Currently, there are 4 competing definitions or subdefinitions for public art, used by different people at different times, that makes serious discussion quite difficult, because many times we are actually not talking about the same thing.
The practical, all inclusive, and literal one, which is often wrong-
Public Art is art that is funded by legally required fund set asides, often 1%, either directly by government agencies, or by private developers who are mandated to do so by law.
Then, within that true but squishy category, we have 3 different types of art-
Building Parts- Because architects, for the most part, no longer believe in ornament, but people like it, a lot of artists and craftsmen are paid to create ornamented parts of buildings under the umbrella of public art. Ironwork, woodwork, stained glass, ceramic and terazzo floors, and so on. Some is good, some is bad, some is “art”, some is not.
Second- Freestanding, portable sculptures and paintings, purchased as “public art”, but no different than any other sculpture in a gallery or museum. Some are related, in subject matter or medium, to the location where they are initally placed, but all of them can still look good in a millionaires garden a thousand miles away.
Third- the difficult to describe middle ground- true works of art, not doorknobs or floor tiles, that are conceptually and physcially integrated into their sites. Pieces that add to the meaning of the place, and would be pretty meaningless somewhere else.
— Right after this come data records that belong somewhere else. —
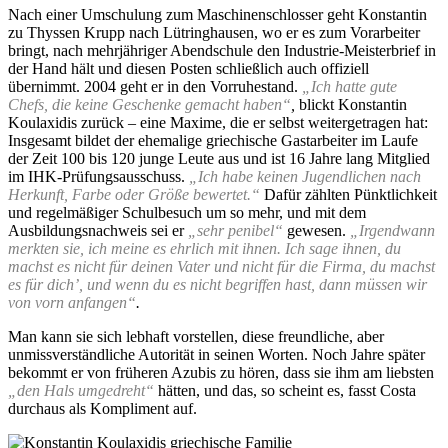
Nach einer Umschulung zum Maschinenschlosser geht Konstantin
zu Thyssen Krupp nach Lütringhausen, wo er es zum Vorarbeiter
bringt, nach mehrjähriger Abendschule den Industrie-Meisterbrief in
der Hand hält und diesen Posten schließlich auch offiziell
übernimmt. 2004 geht er in den Vorruhestand.
„Ich hatte gute
Chefs, die keine Geschenke gemacht haben“
,
blickt Konstantin
Koulaxidis zurück – eine Maxime, die er selbst weitergetragen hat:
Insgesamt bildet der ehemalige griechische Gastarbeiter im Laufe
der Zeit 100 bis 120 junge Leute aus und ist 16 Jahre lang Mitglied
im IHK-Prüfungsausschuss.
„Ich habe keinen Jugendlichen nach
Herkunft, Farbe oder Größe bewertet.“
Dafür zählten Pünktlichkeit
und regelmäßiger Schulbesuch um so mehr, und mit dem
Ausbildungsnachweis sei er
„sehr penibel“
gewesen.
„Irgendwann
merkten sie, ich meine es ehrlich mit ihnen. Ich sage ihnen, du
machst es nicht für deinen Vater und nicht für die Firma, du machst
es für dich’, und wenn du es nicht begriffen hast, dann müssen wir
von vorn anfangen“
.
Man kann sie sich lebhaft vorstellen, diese freundliche, aber
unmissverständliche Autorität in seinen Worten. Noch Jahre später
bekommt er von früheren Azubis zu hören, dass sie ihm am liebsten
„den Hals umgedreht“
hätten, und das, so scheint es, fasst Costa
durchaus als Kompliment auf.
This third definition is what I think you are saying the big blue bear is. I would disagree with you about Borofsky’s hammering men, which can travel the world, but not about his clown ballerina, which is to my mind much more site specific.
All three categories are interesting and often needed additions to bland public buildings and spaces. But the third one, the mystical synergetic addition of 2+2 equalling 5, are the ones that really are the hardest to do, and the rarest.
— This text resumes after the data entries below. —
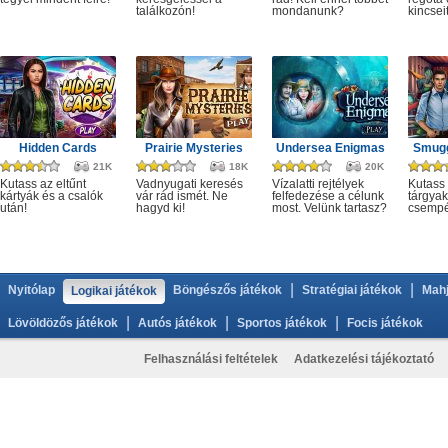
találkozón!
mondanunk?
kincseit
Hidden Cards
Prairie Mysteries
Undersea Enigmas
Smugg
21K
18K
20K
Kutass az eltűnt
Vadnyugati keresés
Vízalatti rejtélyek
Kutass 
kártyák és a csalók
vár rád ismét. Ne
felfedezése a célunk
tárgyak
után!
hagyd ki!
most. Velünk tartasz?
csempé
|
|
Nyitólap
Böngészős játékok
Stratégiai játékok
Mahj
Logikai játékok
|
|
|
Lövöldözős játékok
Autós játékok
Sportos játékok
Focis játékok
Felhasználási feltételek
Adatkezelési tájékoztató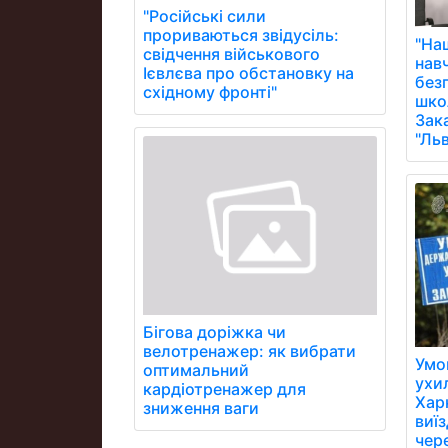
"Російські сили
прориваються звідусіль:
"На
свідчення військового
нав
Ієвлєва про обстановку на
без
східному фронті"
школ
Зак
"Ль
Бігова доріжка чи
велотренажер: як вибрати
Умо
оптимальний
ухи
кардіотренажер для
Хар
зниження ваги
виї
чер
Me, I am a big defender of building parts, as I straddle the line, in both interest and work, between craft and art, but I sure understand the allure of a successful “real” public art piece.
One of my favorites is Vito’s piece at the SF airport- unexpected, in a language all its own, strange translucent plastic tubes enter and leave the corridor- its as if they are transiting between universes, dropping into ours briefly. And yet, they fit perfectly, and make you see everything else differently.
Weiss Response
Your right that I am looking for definitions and evaluation. I am seeking to describe that those things that happen in the human mind and body when an excellent work of public art appears in the landscape. I want to steal the phase “public art” away from the generic sutff that helps make our built environment more humane. Of course, this will not be any more successful than architecture or art. I guess I could go to “Public Art with a capital PA”. Even worse.
Beth Jackson says
Glen, while i love your interpretation of the Blue Bear work, it would be possible to mount a *polar* opposite argument. The Blue Bear could in fact be the ultimate plonk artwork, a displaced exotic object not of any time or place. Moreover, like Smokey and Sidney, though even scarier because he has no name, he symbolises the ultimate bully/victim complex of the modern western psyche. A great stand-over merchant, he doesn’t really scare us but rather works to further infantilise our gaze and disneyfy our environment. Acknowledging the consumers we are, weilding too much power over nature, greedily consuming the planet, the Blue Bear artwork takes up the ultimate projected position of the moralising (m)other making us feel guilty and telling us we’re naughty, while forgiving us in a gesture of removed absolution. We can feel safe – nature has been mourned in ghostly nostalgia.